Task item
After locating the line that contains "T-395, owner: Samantha Baker -> Philip Gray", transcribe exactly that line and each one after it until the data ends, skipping pictures.
════════
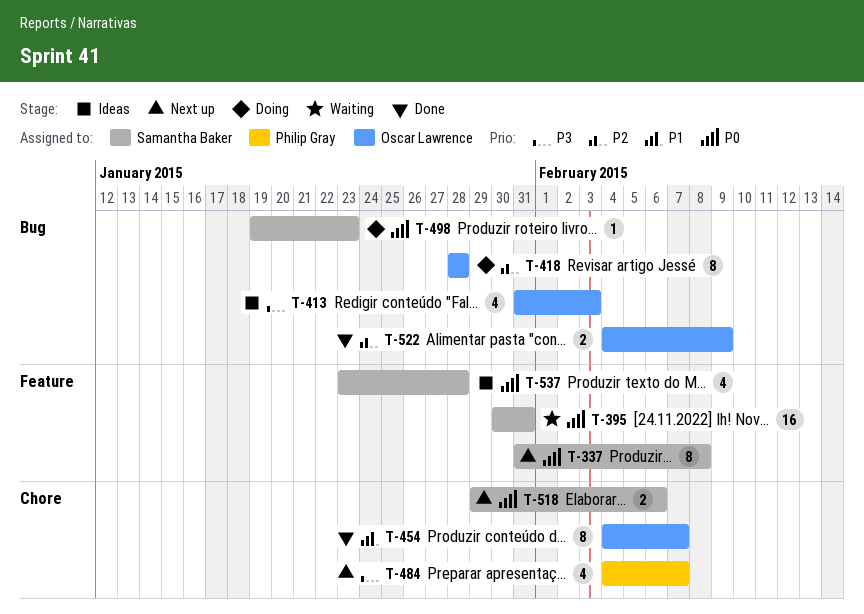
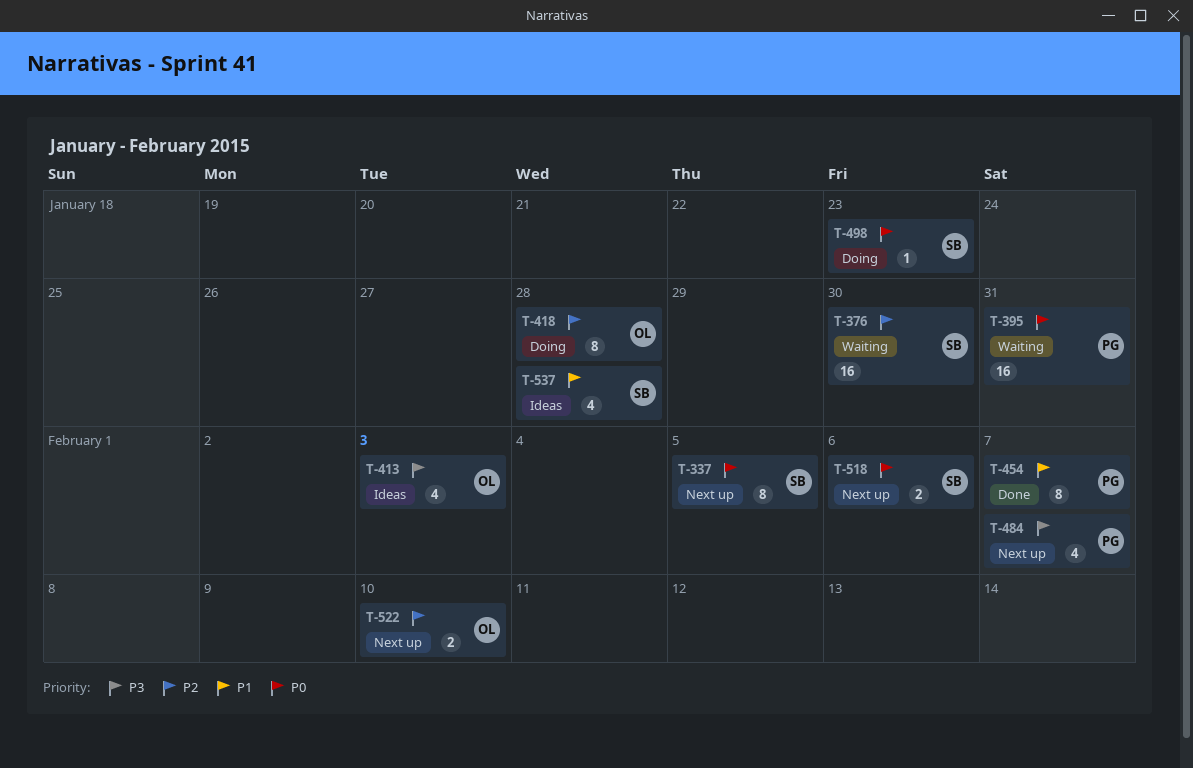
T-337, due: Feb 8 -> Feb 5
T-376: none -> present
T-395, owner: Samantha Baker -> Philip Gray
T-454, owner: Oscar Lawrence -> Philip Gray
T-522, status: Done -> Next up
T-522, due: Feb 9 -> Feb 10
T-537, priority: P0 -> P1

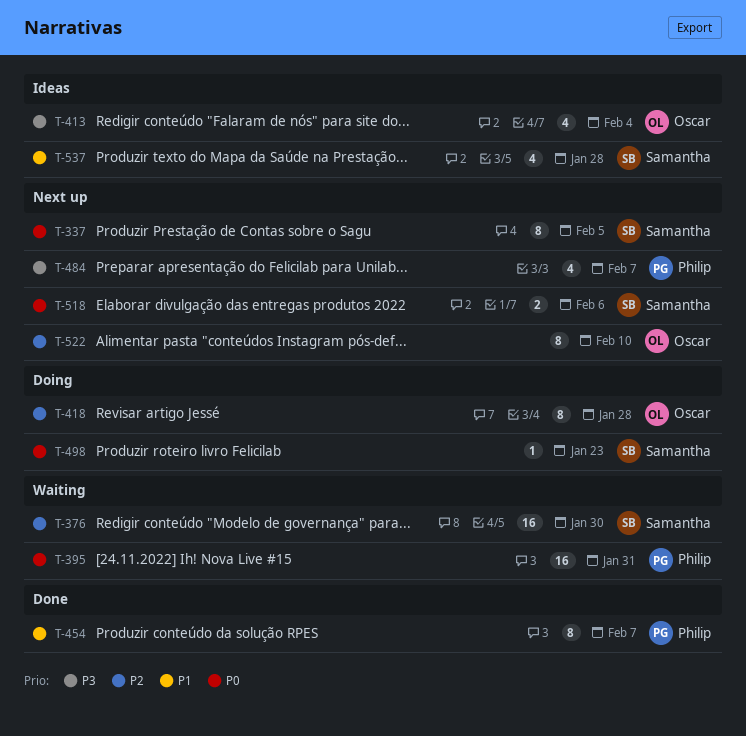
T-413, due: Feb 3 -> Feb 4
T-522, estimate: 2 -> 8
════════
Output
T-395, owner: Samantha Baker -> Philip Gray
T-454, owner: Oscar Lawrence -> Philip Gray
T-522, status: Done -> Next up
T-522, due: Feb 9 -> Feb 10
T-537, priority: P0 -> P1

T-413, due: Feb 3 -> Feb 4
T-522, estimate: 2 -> 8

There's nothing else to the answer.